* **WHAT YOU WILL DO**
Transcribe everything in the listing as written, and let no image into the copy.

* **INFORMATION GIVEN**
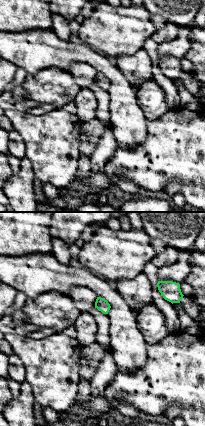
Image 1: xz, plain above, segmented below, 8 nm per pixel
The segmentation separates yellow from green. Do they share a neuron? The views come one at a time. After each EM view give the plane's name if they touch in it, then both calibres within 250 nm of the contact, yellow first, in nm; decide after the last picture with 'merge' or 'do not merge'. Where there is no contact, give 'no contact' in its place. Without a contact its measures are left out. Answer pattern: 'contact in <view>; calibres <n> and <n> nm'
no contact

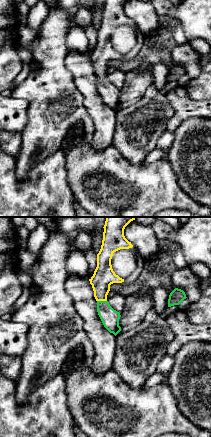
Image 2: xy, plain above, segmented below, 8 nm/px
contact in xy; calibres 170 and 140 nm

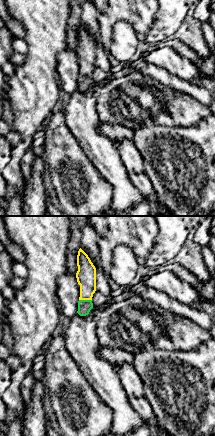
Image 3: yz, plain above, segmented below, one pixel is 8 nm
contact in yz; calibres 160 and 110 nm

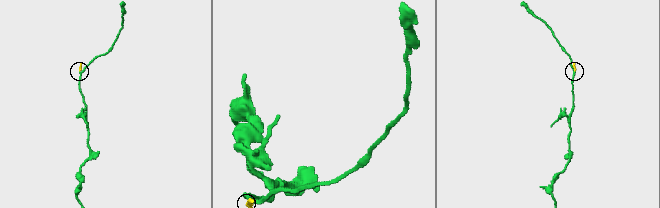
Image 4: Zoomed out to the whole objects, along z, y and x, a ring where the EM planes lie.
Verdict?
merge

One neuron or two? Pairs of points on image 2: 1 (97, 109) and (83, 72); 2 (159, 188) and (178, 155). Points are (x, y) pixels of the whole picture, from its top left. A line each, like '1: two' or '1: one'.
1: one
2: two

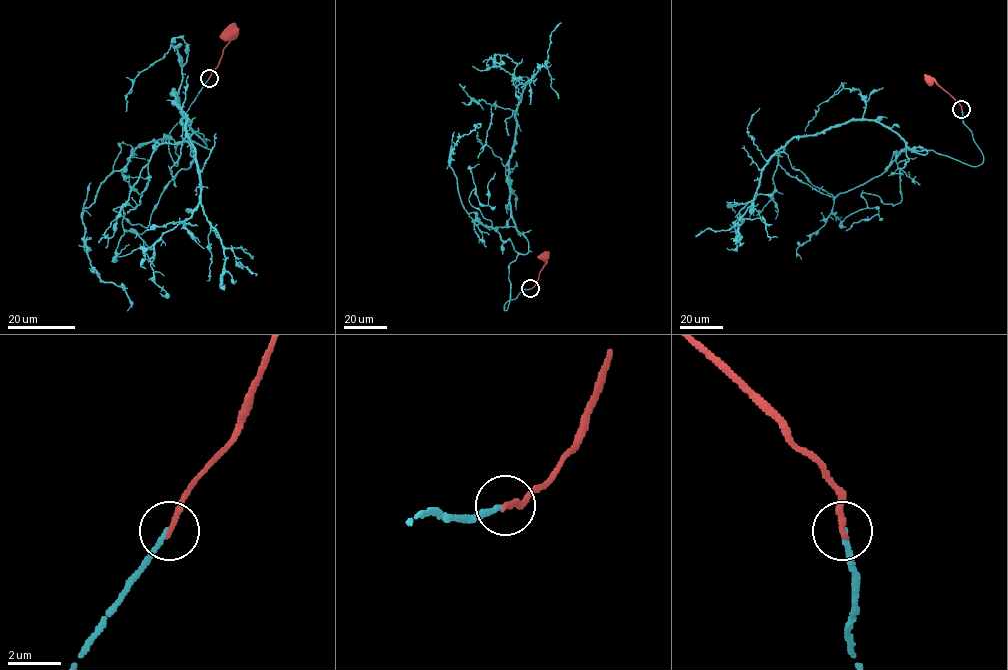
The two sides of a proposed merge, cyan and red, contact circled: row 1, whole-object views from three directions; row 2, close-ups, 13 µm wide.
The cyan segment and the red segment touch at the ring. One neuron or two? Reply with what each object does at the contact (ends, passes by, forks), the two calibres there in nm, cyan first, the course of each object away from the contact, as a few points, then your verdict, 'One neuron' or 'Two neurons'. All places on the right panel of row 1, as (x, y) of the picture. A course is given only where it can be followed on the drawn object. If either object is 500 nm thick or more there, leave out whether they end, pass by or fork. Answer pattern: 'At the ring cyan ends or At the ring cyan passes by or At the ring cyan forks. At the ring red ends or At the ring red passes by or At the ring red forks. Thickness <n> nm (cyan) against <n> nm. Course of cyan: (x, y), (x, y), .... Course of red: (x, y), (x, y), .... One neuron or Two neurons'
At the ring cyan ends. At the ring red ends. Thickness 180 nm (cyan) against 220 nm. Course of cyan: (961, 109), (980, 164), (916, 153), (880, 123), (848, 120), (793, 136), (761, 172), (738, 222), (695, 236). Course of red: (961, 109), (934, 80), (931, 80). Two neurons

* **SOLUTION FOR THIS TASK**
Image 1: xz, plain above, segmented below, 8 nm per pixel
The segmentation separates yellow from green. Do they share a neuron? The views come one at a time. After each EM view give the plane's name if they touch in it, then both calibres within 250 nm of the contact, yellow first, in nm; decide after the last picture with 'merge' or 'do not merge'. Where there is no contact, give 'no contact' in its place. Without a contact its measures are left out. Answer pattern: 'contact in <view>; calibres <n> and <n> nm'
no contact

Image 2: xy, plain above, segmented below, 8 nm/px
contact in xy; calibres 170 and 140 nm

Image 3: yz, plain above, segmented below, one pixel is 8 nm
contact in yz; calibres 160 and 110 nm

Image 4: Zoomed out to the whole objects, along z, y and x, a ring where the EM planes lie.
Verdict?
merge

One neuron or two? Pairs of points on image 2: 1 (97, 109) and (83, 72); 2 (159, 188) and (178, 155). Points are (x, y) pixels of the whole picture, from its top left. A line each, like '1: two' or '1: one'.
1: one
2: two

The two sides of a proposed merge, cyan and red, contact circled: row 1, whole-object views from three directions; row 2, close-ups, 13 µm wide.
The cyan segment and the red segment touch at the ring. One neuron or two? Reply with what each object does at the contact (ends, passes by, forks), the two calibres there in nm, cyan first, the course of each object away from the contact, as a few points, then your verdict, 'One neuron' or 'Two neurons'. All places on the right panel of row 1, as (x, y) of the picture. A course is given only where it can be followed on the drawn object. If either object is 500 nm thick or more there, leave out whether they end, pass by or fork. Answer pattern: 'At the ring cyan ends or At the ring cyan passes by or At the ring cyan forks. At the ring red ends or At the ring red passes by or At the ring red forks. Thickness <n> nm (cyan) against <n> nm. Course of cyan: (x, y), (x, y), .... Course of red: (x, y), (x, y), .... One neuron or Two neurons'
At the ring cyan ends. At the ring red ends. Thickness 180 nm (cyan) against 220 nm. Course of cyan: (961, 109), (980, 164), (916, 153), (880, 123), (848, 120), (793, 136), (761, 172), (738, 222), (695, 236). Course of red: (961, 109), (934, 80), (931, 80). Two neurons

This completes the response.